**Zugewiesene Aufgabe A**
Welches Wort verwenden deutschsprachige Medien laut dem Text über den Offenbarungseid falsch?
◇ ◇ ◇
Ein Offenbarungseid
Disclaimer: Dieser Artikel hat nichts mit kochen, trinken, schneiden, fliegen, oder anderen schönen Dingen zu tun. Es ist ein klassischer Rant, der am besten in pöbelesquer Stimmung genossen werden sollte.
Ich habe lange darüber nachgedacht, ob ich diesen Artikel schreiben soll. Da diese Zeile existiert ist es nun aber offenbar so, dass ich es schlussendlich tat. Und da sind wir auch schon beim Leitmotiv angekommen: die falsche Verwendung des Wortes offenbar durch deutschsprachige Medien. So wie oben gesehen ist es recht; ein Sachverhalt ist für jedermann leicht zu verstehen und erschließt sich auf den ersten Blick. Eigentlich nicht schwer, ist das Wort doch eigentlich ab Werk selbsterklärend – möchte man meinen.
◇ ◇ ◇
**Zugewiesene Aufgabe B**
Übernehmen Sie sämtliche Datenzeilen unten zeichengetreu und lassen Sie die Bilder dabei weg.

**Rohdaten**
◇ ◇ ◇
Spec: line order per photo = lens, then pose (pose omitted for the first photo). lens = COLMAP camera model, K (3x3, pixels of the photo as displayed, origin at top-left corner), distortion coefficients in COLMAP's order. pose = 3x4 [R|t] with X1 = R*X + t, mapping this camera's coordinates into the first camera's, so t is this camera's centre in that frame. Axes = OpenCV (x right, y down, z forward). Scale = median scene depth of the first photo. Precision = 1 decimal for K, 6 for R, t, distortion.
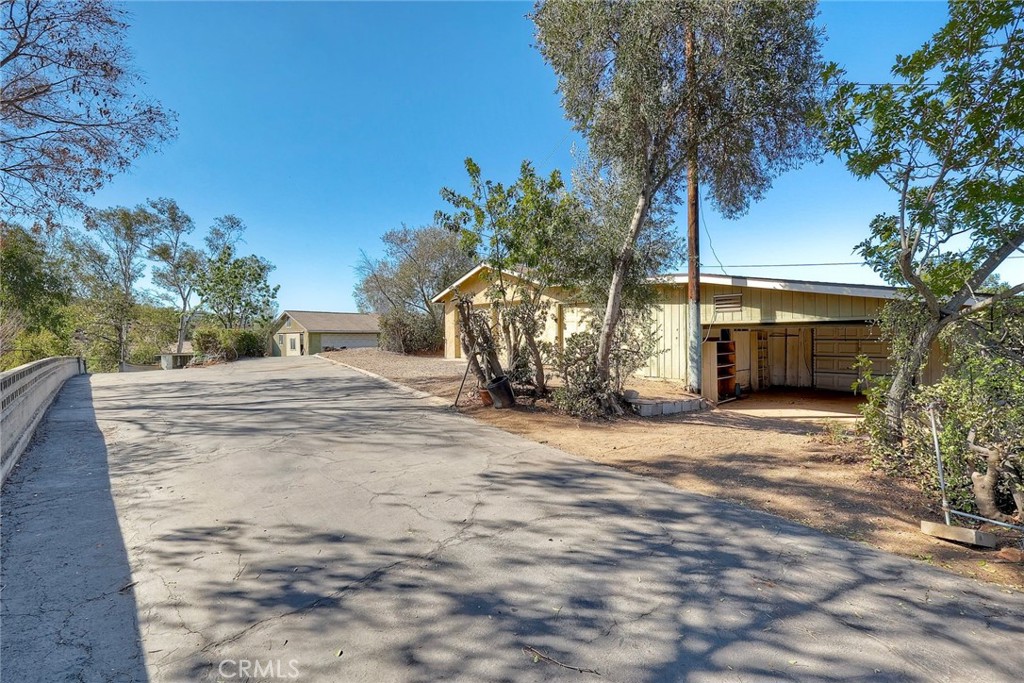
lens RADIAL K [[450.9, 0, 513.2], [0, 450.9, 340.6], [0, 0, 1]] dist [0.000972, 0.000059]
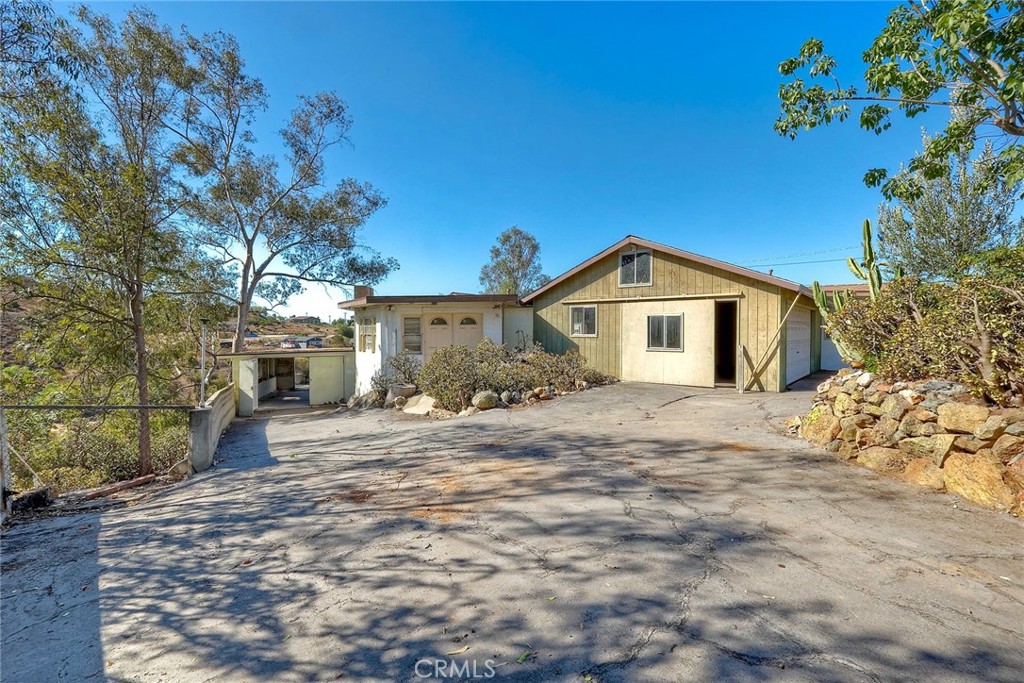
lens RADIAL K [[450.9, 0, 513.2], [0, 450.9, 340.6], [0, 0, 1]] dist [0.000972, 0.000059]
pose [[0.999890, 0.006701, 0.013230, -0.581427], [-0.006906, 0.999856, 0.015516, 0.009512], [-0.013124, -0.015605, 0.999792, 0.642971]]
◇ ◇ ◇
**Antwortbereich A**
Das Wort „offenbar“.

**Antwortbereich B**
Spec: line order per photo = lens, then pose (pose omitted for the first photo). lens = COLMAP camera model, K (3x3, pixels of the photo as displayed, origin at top-left corner), distortion coefficients in COLMAP's order. pose = 3x4 [R|t] with X1 = R*X + t, mapping this camera's coordinates into the first camera's, so t is this camera's centre in that frame. Axes = OpenCV (x right, y down, z forward). Scale = median scene depth of the first photo. Precision = 1 decimal for K, 6 for R, t, distortion.
lens RADIAL K [[450.9, 0, 513.2], [0, 450.9, 340.6], [0, 0, 1]] dist [0.000972, 0.000059]
lens RADIAL K [[450.9, 0, 513.2], [0, 450.9, 340.6], [0, 0, 1]] dist [0.000972, 0.000059]
pose [[0.999890, 0.006701, 0.013230, -0.581427], [-0.006906, 0.999856, 0.015516, 0.009512], [-0.013124, -0.015605, 0.999792, 0.642971]]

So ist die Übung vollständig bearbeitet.